Would you write out the entries below word for word, omitting the pictures?

*** Begin section ***

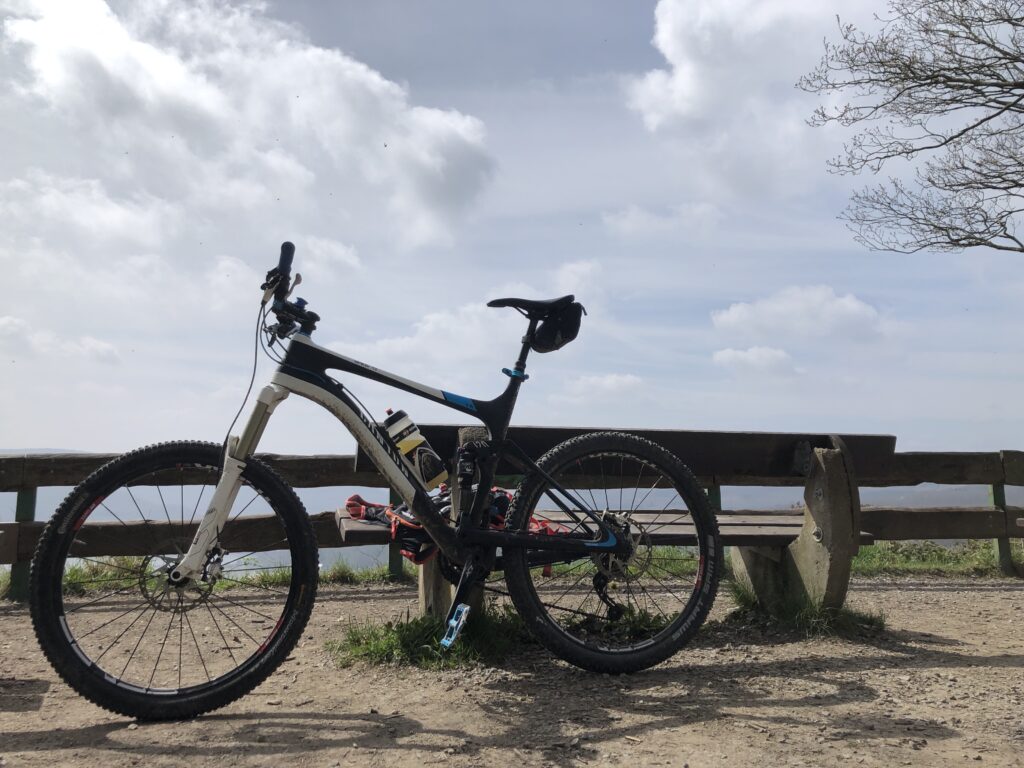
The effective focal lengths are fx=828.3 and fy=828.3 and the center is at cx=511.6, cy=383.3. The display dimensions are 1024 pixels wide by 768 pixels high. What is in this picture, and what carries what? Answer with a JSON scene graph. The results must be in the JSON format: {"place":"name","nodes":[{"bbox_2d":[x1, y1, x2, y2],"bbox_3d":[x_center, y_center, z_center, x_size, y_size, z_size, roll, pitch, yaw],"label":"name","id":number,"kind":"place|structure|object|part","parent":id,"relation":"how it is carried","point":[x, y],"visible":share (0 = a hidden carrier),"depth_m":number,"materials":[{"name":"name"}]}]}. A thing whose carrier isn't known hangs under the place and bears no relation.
{"place":"outdoors","nodes":[
{"label":"outdoors","id":0,"kind":"place"},
{"bbox_2d":[0,317,121,364],"label":"cloud","id":1,"kind":"structure","parent":0,"point":[13,328],"materials":[{"name":"white"}]},
{"bbox_2d":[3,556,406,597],"label":"grass","id":2,"kind":"structure","parent":0,"point":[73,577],"visible":0.27,"materials":[{"name":"green plant"}]},
{"bbox_2d":[0,0,494,259],"label":"cloud","id":3,"kind":"structure","parent":0,"point":[437,160],"materials":[{"name":"white"}]},
{"bbox_2d":[338,258,599,364],"label":"cloud","id":4,"kind":"structure","parent":0,"point":[429,325],"materials":[{"name":"white"}]},
{"bbox_2d":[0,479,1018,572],"label":"water","id":5,"kind":"structure","parent":0,"point":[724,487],"materials":[{"name":"grey"}]},
{"bbox_2d":[0,0,1023,455],"label":"sky","id":6,"kind":"structure","parent":0,"point":[49,431],"materials":[{"name":"blue"}]},
{"bbox_2d":[0,573,1023,767],"label":"dirt ground","id":7,"kind":"structure","parent":0,"point":[1016,648],"materials":[{"name":"brown soil"}]},
{"bbox_2d":[35,249,714,717],"bbox_3d":[-0.326,0.326,2.664,1.897,1.355,0.653,1,-5,-6],"label":"bicycle","id":8,"kind":"object","parent":7,"relation":"on","point":[520,541],"visible":0.99,"depth_m":2.58,"materials":[{"name":"black"}]},
{"label":"wheel","id":9,"kind":"part","parent":8,"relation":"part of","materials":[{"name":"black rubber"}]},
{"label":"fork","id":10,"kind":"part","parent":8,"relation":"part of","materials":[{"name":"metal"}]},
{"label":"grip","id":11,"kind":"part","parent":8,"relation":"part of","materials":[{"name":"black rubber"}]},
{"label":"handlebars","id":12,"kind":"part","parent":8,"relation":"part of","materials":[{"name":"black metal"}]},
{"bbox_2d":[381,410,446,488],"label":"water bottle","id":13,"kind":"object","parent":8,"relation":"attached to","point":[397,427],"visible":0.94,"depth_m":2.90,"materials":[{"name":"plastic"}]},
{"bbox_2d":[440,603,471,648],"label":"pedal","id":14,"kind":"object","parent":8,"relation":"attached to","point":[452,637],"visible":0.95,"depth_m":2.60,"materials":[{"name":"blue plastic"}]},
{"bbox_2d":[531,300,584,352],"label":"saddle bag","id":15,"kind":"object","parent":8,"relation":"attached to","point":[539,338],"visible":0.76,"depth_m":2.97,"materials":[{"name":"black fabric"}]},
{"bbox_2d":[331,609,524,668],"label":"grass tuft","id":16,"kind":"object","parent":7,"relation":"on","point":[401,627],"visible":0.5,"depth_m":3.14,"materials":[{"name":"green plant"}]},
{"bbox_2d":[0,446,1023,601],"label":"wooden fence","id":17,"kind":"object","parent":7,"relation":"on","point":[32,485],"visible":0.54,"depth_m":4.88,"materials":[{"name":"brown wood"}]},
{"bbox_2d":[564,605,668,643],"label":"grass tuft","id":18,"kind":"object","parent":7,"relation":"on","point":[645,622],"visible":0.35,"depth_m":3.41,"materials":[{"name":"green plant"}]},
{"bbox_2d":[354,428,885,626],"bbox_3d":[0.412,0.642,3.575,2.506,0.855,0.665,1,-5,-6],"label":"wooden bench","id":19,"kind":"object","parent":7,"relation":"on","point":[819,485],"visible":0.65,"depth_m":3.60,"materials":[{"name":"brown wood"}]},
{"bbox_2d":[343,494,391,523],"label":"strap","id":20,"kind":"object","parent":19,"relation":"on","point":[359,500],"visible":0.63,"depth_m":3.62,"materials":[{"name":"red"}]},
{"bbox_2d":[347,490,558,571],"bbox_3d":[-0.210,0.577,3.330,0.975,0.295,0.548,1,-5,-6],"label":"red bag","id":21,"kind":"object","parent":19,"relation":"on","point":[355,515],"visible":0.37,"depth_m":3.25,"materials":[{"name":"red fabric"}]},
{"label":"bench seat","id":22,"kind":"part","parent":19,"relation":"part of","materials":[{"name":"brown wood"}]},
{"bbox_2d":[725,583,884,638],"bbox_3d":[1.304,1.027,3.802,0.808,0.176,0.780,1,-5,-6],"label":"grass tuft","id":23,"kind":"object","parent":7,"relation":"on","point":[849,614],"visible":0.46,"depth_m":3.66,"materials":[{"name":"green plant"}]},
{"bbox_2d":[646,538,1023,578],"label":"grass strip","id":24,"kind":"object","parent":7,"relation":"on","point":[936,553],"visible":0.27,"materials":[{"name":"green plant"}]},
{"bbox_2d":[563,372,645,399],"label":"cloud","id":25,"kind":"structure","parent":0,"point":[613,381],"materials":[{"name":"white"}]},
{"bbox_2d":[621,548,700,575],"label":"grass","id":26,"kind":"structure","parent":0,"point":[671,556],"visible":0.21,"materials":[{"name":"green plant"}]},
{"bbox_2d":[602,201,723,239],"label":"cloud","id":27,"kind":"structure","parent":0,"point":[634,218],"materials":[{"name":"white"}]},
{"bbox_2d":[628,0,873,199],"label":"cloud","id":28,"kind":"structure","parent":0,"point":[681,80],"materials":[{"name":"white"}]},
{"bbox_2d":[712,346,798,374],"label":"cloud","id":29,"kind":"structure","parent":0,"point":[740,356],"materials":[{"name":"white"}]},
{"bbox_2d":[710,284,892,342],"label":"cloud","id":30,"kind":"structure","parent":0,"point":[836,308],"materials":[{"name":"white"}]},
{"label":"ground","id":31,"kind":"structure","parent":0},
{"bbox_2d":[794,0,1023,253],"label":"bare tree","id":32,"kind":"object","parent":31,"relation":"on","point":[936,226],"visible":0.97,"depth_m":7.83,"materials":[{"name":"brown plant"}]}
]}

*** End section ***

__Output__.
The effective focal lengths are fx=828.3 and fy=828.3 and the center is at cx=511.6, cy=383.3. The display dimensions are 1024 pixels wide by 768 pixels high. What is in this picture, and what carries what? Answer with a JSON scene graph. The results must be in the JSON format: {"place":"name","nodes":[{"bbox_2d":[x1, y1, x2, y2],"bbox_3d":[x_center, y_center, z_center, x_size, y_size, z_size, roll, pitch, yaw],"label":"name","id":number,"kind":"place|structure|object|part","parent":id,"relation":"how it is carried","point":[x, y],"visible":share (0 = a hidden carrier),"depth_m":number,"materials":[{"name":"name"}]}]}. A thing whose carrier isn't known hangs under the place and bears no relation.
{"place":"outdoors","nodes":[
{"label":"outdoors","id":0,"kind":"place"},
{"bbox_2d":[0,317,121,364],"label":"cloud","id":1,"kind":"structure","parent":0,"point":[13,328],"materials":[{"name":"white"}]},
{"bbox_2d":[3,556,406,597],"label":"grass","id":2,"kind":"structure","parent":0,"point":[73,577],"visible":0.27,"materials":[{"name":"green plant"}]},
{"bbox_2d":[0,0,494,259],"label":"cloud","id":3,"kind":"structure","parent":0,"point":[437,160],"materials":[{"name":"white"}]},
{"bbox_2d":[338,258,599,364],"label":"cloud","id":4,"kind":"structure","parent":0,"point":[429,325],"materials":[{"name":"white"}]},
{"bbox_2d":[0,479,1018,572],"label":"water","id":5,"kind":"structure","parent":0,"point":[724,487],"materials":[{"name":"grey"}]},
{"bbox_2d":[0,0,1023,455],"label":"sky","id":6,"kind":"structure","parent":0,"point":[49,431],"materials":[{"name":"blue"}]},
{"bbox_2d":[0,573,1023,767],"label":"dirt ground","id":7,"kind":"structure","parent":0,"point":[1016,648],"materials":[{"name":"brown soil"}]},
{"bbox_2d":[35,249,714,717],"bbox_3d":[-0.326,0.326,2.664,1.897,1.355,0.653,1,-5,-6],"label":"bicycle","id":8,"kind":"object","parent":7,"relation":"on","point":[520,541],"visible":0.99,"depth_m":2.58,"materials":[{"name":"black"}]},
{"label":"wheel","id":9,"kind":"part","parent":8,"relation":"part of","materials":[{"name":"black rubber"}]},
{"label":"fork","id":10,"kind":"part","parent":8,"relation":"part of","materials":[{"name":"metal"}]},
{"label":"grip","id":11,"kind":"part","parent":8,"relation":"part of","materials":[{"name":"black rubber"}]},
{"label":"handlebars","id":12,"kind":"part","parent":8,"relation":"part of","materials":[{"name":"black metal"}]},
{"bbox_2d":[381,410,446,488],"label":"water bottle","id":13,"kind":"object","parent":8,"relation":"attached to","point":[397,427],"visible":0.94,"depth_m":2.90,"materials":[{"name":"plastic"}]},
{"bbox_2d":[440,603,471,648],"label":"pedal","id":14,"kind":"object","parent":8,"relation":"attached to","point":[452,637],"visible":0.95,"depth_m":2.60,"materials":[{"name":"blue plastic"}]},
{"bbox_2d":[531,300,584,352],"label":"saddle bag","id":15,"kind":"object","parent":8,"relation":"attached to","point":[539,338],"visible":0.76,"depth_m":2.97,"materials":[{"name":"black fabric"}]},
{"bbox_2d":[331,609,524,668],"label":"grass tuft","id":16,"kind":"object","parent":7,"relation":"on","point":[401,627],"visible":0.5,"depth_m":3.14,"materials":[{"name":"green plant"}]},
{"bbox_2d":[0,446,1023,601],"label":"wooden fence","id":17,"kind":"object","parent":7,"relation":"on","point":[32,485],"visible":0.54,"depth_m":4.88,"materials":[{"name":"brown wood"}]},
{"bbox_2d":[564,605,668,643],"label":"grass tuft","id":18,"kind":"object","parent":7,"relation":"on","point":[645,622],"visible":0.35,"depth_m":3.41,"materials":[{"name":"green plant"}]},
{"bbox_2d":[354,428,885,626],"bbox_3d":[0.412,0.642,3.575,2.506,0.855,0.665,1,-5,-6],"label":"wooden bench","id":19,"kind":"object","parent":7,"relation":"on","point":[819,485],"visible":0.65,"depth_m":3.60,"materials":[{"name":"brown wood"}]},
{"bbox_2d":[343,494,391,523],"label":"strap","id":20,"kind":"object","parent":19,"relation":"on","point":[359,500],"visible":0.63,"depth_m":3.62,"materials":[{"name":"red"}]},
{"bbox_2d":[347,490,558,571],"bbox_3d":[-0.210,0.577,3.330,0.975,0.295,0.548,1,-5,-6],"label":"red bag","id":21,"kind":"object","parent":19,"relation":"on","point":[355,515],"visible":0.37,"depth_m":3.25,"materials":[{"name":"red fabric"}]},
{"label":"bench seat","id":22,"kind":"part","parent":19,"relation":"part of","materials":[{"name":"brown wood"}]},
{"bbox_2d":[725,583,884,638],"bbox_3d":[1.304,1.027,3.802,0.808,0.176,0.780,1,-5,-6],"label":"grass tuft","id":23,"kind":"object","parent":7,"relation":"on","point":[849,614],"visible":0.46,"depth_m":3.66,"materials":[{"name":"green plant"}]},
{"bbox_2d":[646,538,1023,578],"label":"grass strip","id":24,"kind":"object","parent":7,"relation":"on","point":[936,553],"visible":0.27,"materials":[{"name":"green plant"}]},
{"bbox_2d":[563,372,645,399],"label":"cloud","id":25,"kind":"structure","parent":0,"point":[613,381],"materials":[{"name":"white"}]},
{"bbox_2d":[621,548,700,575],"label":"grass","id":26,"kind":"structure","parent":0,"point":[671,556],"visible":0.21,"materials":[{"name":"green plant"}]},
{"bbox_2d":[602,201,723,239],"label":"cloud","id":27,"kind":"structure","parent":0,"point":[634,218],"materials":[{"name":"white"}]},
{"bbox_2d":[628,0,873,199],"label":"cloud","id":28,"kind":"structure","parent":0,"point":[681,80],"materials":[{"name":"white"}]},
{"bbox_2d":[712,346,798,374],"label":"cloud","id":29,"kind":"structure","parent":0,"point":[740,356],"materials":[{"name":"white"}]},
{"bbox_2d":[710,284,892,342],"label":"cloud","id":30,"kind":"structure","parent":0,"point":[836,308],"materials":[{"name":"white"}]},
{"label":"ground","id":31,"kind":"structure","parent":0},
{"bbox_2d":[794,0,1023,253],"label":"bare tree","id":32,"kind":"object","parent":31,"relation":"on","point":[936,226],"visible":0.97,"depth_m":7.83,"materials":[{"name":"brown plant"}]}
]}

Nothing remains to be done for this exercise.